Seriously, Georgia? If you really wanted to teach black history, do it for realz!
If 8 slaves could pick 56 fruits when they weren’t beaten at all and they could pick 64 fruits with one beating, how many fruits could they pick if they were beaten four times?
Show your work. Use illustrations to support your answer. Remember: This is Black History Month!
Later, we’ll study this clever phrase for remembering resistor colours.
Honestly, this is probably just one utterly insensitive teacher, but still …
I haven’t read any of the articles yet. But word of advice… If you’d like me to read every link here at Skepchick just make the showing text match that of today’s first story. (jk I read them all anyway)
I will now be thinking of Alexander Skarsgard all day. Naked. I am okay with this.
Ditto ;)
It would be nice to see a popular news source cover the aftermath of a measles or whooping cough outbreak and interview the parents of the dead or disabled children. Pulitzers come out of such stories. ::dangles carrot::
Wisconsin vaccine exemptions: It is not surprising about Madison. See http://news.sciencemag.org/scienceinsider/2011/01/why-the-prius-driving-composting.html?ref=hp
Key quote: “I talked to a public health official and asked him what’s the best way to anticipate where there might be higher than normal rates of vaccine noncompliance, and he said take a map and put a pin wherever there’s a Whole Foods.”
That is so sadly on the mark. I know so many people that I respect as highly intelligent, well meaning people that fall for this fallacious bullshit.

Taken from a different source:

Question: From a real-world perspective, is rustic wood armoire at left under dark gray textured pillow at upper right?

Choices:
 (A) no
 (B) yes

I would loose it, if my kids came home from school with questions like that.
The comments in the pseudoscience in India article show that we have a long, long way to go in the fight for logic and reason.
For the record, I am 99.99% convinced that homeopathy is total bunk, based mainly on the impossible theoretical basis of it all.
The remaining 0.01% of doubt? Maybe the diluent used contains some of Daedalus2u’s NO bugs!
I would so enjoy that, cos he could sue the lot of them for breach of patent and end their scourge once and for all!
The Naked Skargsgaard post is an excellent example of skeptisism.